While there is evidence of improved mental health and other benefits from in-person schooling, “we don’t really have the evidence that 6 feet is required in order to maintain low spread,” she said.

Also, younger children are less likely to get seriously ill from the coronavirus and don’t seem to spread it as much as adults do, and “that allows us that confidence that that 3 feet of physical distance is safe,” Massetti said.

The new guidance:

• Removes recommendations for plastic shields or other barriers between desks. “We don’t have a lot of evidence of their effectiveness” in preventing transmission, Massetti said.

• Advises at least 3 feet of space between desks in elementary schools, even in towns and cities where community spread is high, so long as students and teachers wear masks and take other precautions.

• Says spacing can also be 3 feet in middle and high schools, so long as there is not a high level of spread in the community. If there is, spacing should be at least 6 feet.

The CDC said 6 feet should still be maintained in common areas, such as school lobbies, and when masks can’t be worn, such as when eating.

Also, students should be kept 6 feet apart in situations where there are a lot of people talking, cheering or singing, all of which can expel droplets containing the coronavirus. That includes chorus practice, assemblies and sports events.

Teachers and other adults should continue to stay 6 feet from one another and from students, the CDC said.

The guidance change comes at a time when new, more contagious variants of the coronavirus are increasingly spreading. That means a continued emphasis on mask wearing and other such measures, Massetti said.

The National Education Association warned that the new recommendations could be “particularly challenging for large urban school districts and those that have not yet had access to the resources necessary to fully implement the very COVID-19 mitigation measures that the CDC says are essential to safe in-person instruction, no matter how far apart students in classrooms are.”
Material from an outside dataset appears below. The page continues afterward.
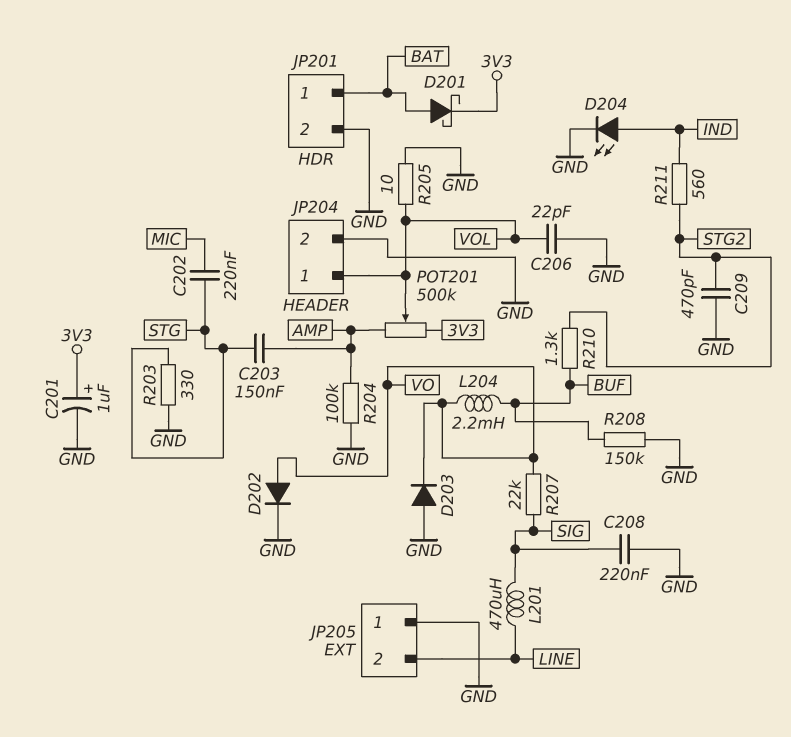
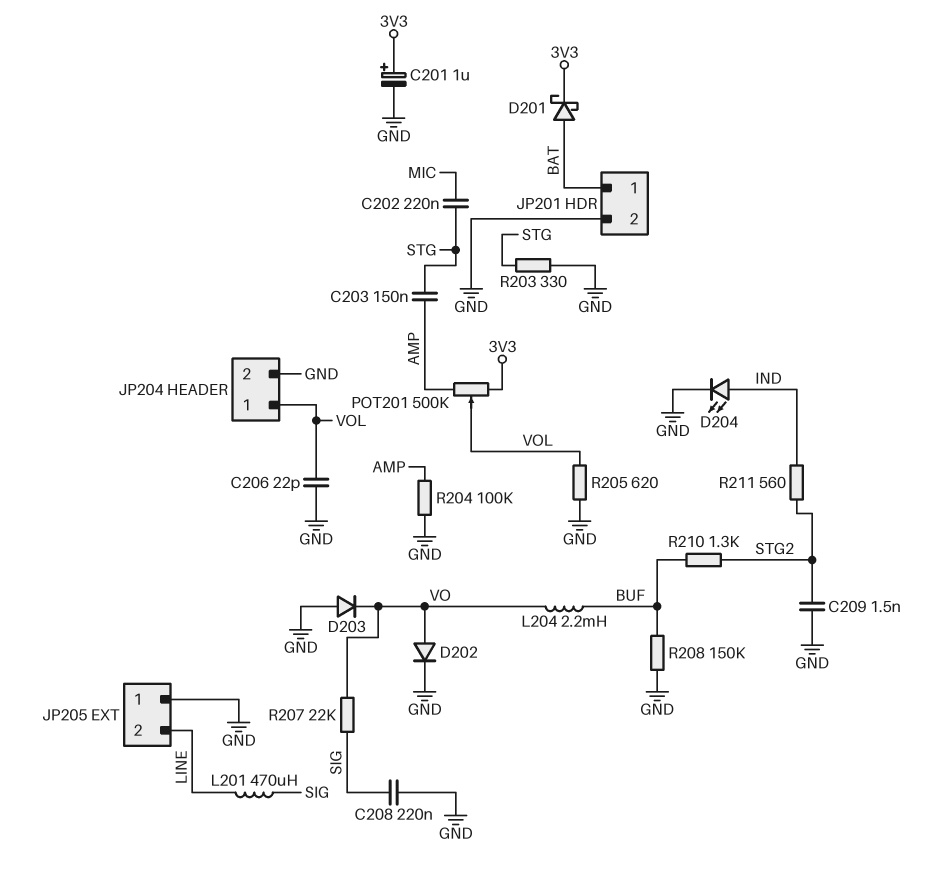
C209: 470pF (GND, STG2) -> 1.5nF (GND, STG2)
R205: 10 (GND, VOL) -> 620 (GND, VOL)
”For the sake of public trust and clarity, we urge the CDC to provide far more detail about the rationale for the change from six feet to three feet for students in classrooms, clearly and publicly account for differences in types of school environments, new virus variants, differences in mitigation compliance, and how study participants were tested for the virus,” NEA president Becky Pringle wrote in a statement.

But CDC Director Dr. Rochelle Walensky said the revised recommendations are an “evidence-based roadmap to help schools reopen safely, and remain open, for in-person instruction.”

“Safe in-person instruction gives our kids access to critical social and mental health services that prepare them for the future, in addition to the education they need to succeed,” she said in a statement.

Last year, the CDC advised that one way for schools to operate safely was by keeping children 6 feet apart, the same standard applied to workplaces and other settings.

In contrast, the World Health Organization suggested 1 meter — a little over 3 feet — was sufficient in schools. The American Academy of Pediatrics says desks should be 3 feet apart and “ideally” 6 feet.

The CDC guidance was problematic for many schools that traditionally had 25, 30 or more children per classroom in closely grouped desks. Some schools adopted complicated scheduling that might, for example, have half a class come to school on some days and the other half on other days.

The Ridley School District in suburban Philadelphia took steps like that to follow the 6-foot guideline after the CDC emphasized it last summer. But neighboring communities went with 3 feet, “and we’re not seeing the data really reflect a different spread rate,” said Lee Ann Wentzel, the district’s superintendent.

The district had already decided to shift to 3-foot distancing starting next month and invite all students to attend five days a week. But Wentzel said she was glad to hear of the change in CDC guidance because that will make it easier to explain and defend the district’s decision.

A recent study in Massachusetts looked at infections of students and staff members in schools that used the 3-foot standard and those that used the 6-foot one. It found no significant difference in infection rates.